TO-DO ITEM: Locate the word "Struck" in the material, then show every line that holds it.
--------------------
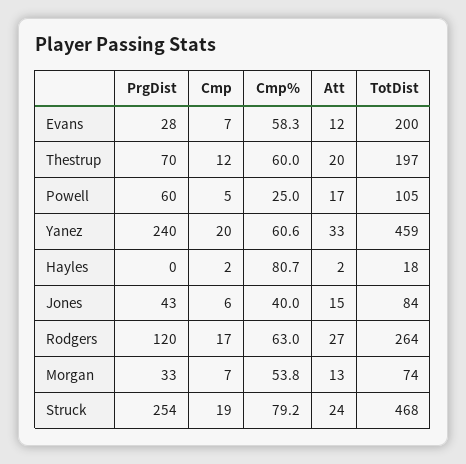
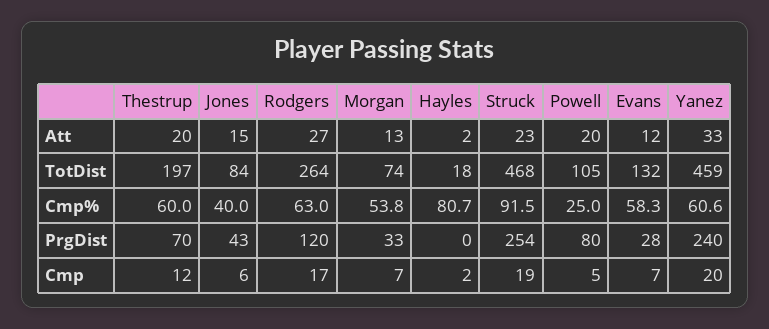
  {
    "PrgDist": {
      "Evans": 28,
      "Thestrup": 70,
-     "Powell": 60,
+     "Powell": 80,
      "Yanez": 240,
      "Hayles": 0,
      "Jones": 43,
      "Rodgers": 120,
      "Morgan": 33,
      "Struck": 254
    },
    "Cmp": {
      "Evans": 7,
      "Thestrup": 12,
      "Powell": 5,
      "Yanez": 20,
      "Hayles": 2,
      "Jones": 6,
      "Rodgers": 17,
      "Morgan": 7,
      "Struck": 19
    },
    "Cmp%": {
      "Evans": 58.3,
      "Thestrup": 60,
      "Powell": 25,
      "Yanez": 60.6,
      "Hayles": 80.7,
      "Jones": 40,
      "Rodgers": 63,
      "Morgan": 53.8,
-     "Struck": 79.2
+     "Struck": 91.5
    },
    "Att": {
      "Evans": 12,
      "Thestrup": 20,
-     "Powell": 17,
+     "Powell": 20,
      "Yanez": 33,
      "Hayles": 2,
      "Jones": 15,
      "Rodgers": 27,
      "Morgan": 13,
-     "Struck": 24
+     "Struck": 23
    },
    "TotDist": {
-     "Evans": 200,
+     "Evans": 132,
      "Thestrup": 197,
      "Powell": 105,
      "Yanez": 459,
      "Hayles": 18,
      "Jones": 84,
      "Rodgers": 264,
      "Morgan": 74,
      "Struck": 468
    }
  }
--------------------
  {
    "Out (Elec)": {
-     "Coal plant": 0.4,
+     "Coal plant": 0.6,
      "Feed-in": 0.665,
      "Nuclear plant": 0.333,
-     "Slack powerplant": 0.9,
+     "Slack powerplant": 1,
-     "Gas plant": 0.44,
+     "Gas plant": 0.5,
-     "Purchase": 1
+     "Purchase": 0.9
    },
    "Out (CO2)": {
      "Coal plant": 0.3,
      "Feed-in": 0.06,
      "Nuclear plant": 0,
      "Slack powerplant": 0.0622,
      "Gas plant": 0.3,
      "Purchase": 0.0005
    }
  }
--------------------
YOUR RESPONSE:
      "Struck": 254
      "Struck": 19
-     "Struck": 79.2
+     "Struck": 91.5
-     "Struck": 24
+     "Struck": 23
      "Struck": 468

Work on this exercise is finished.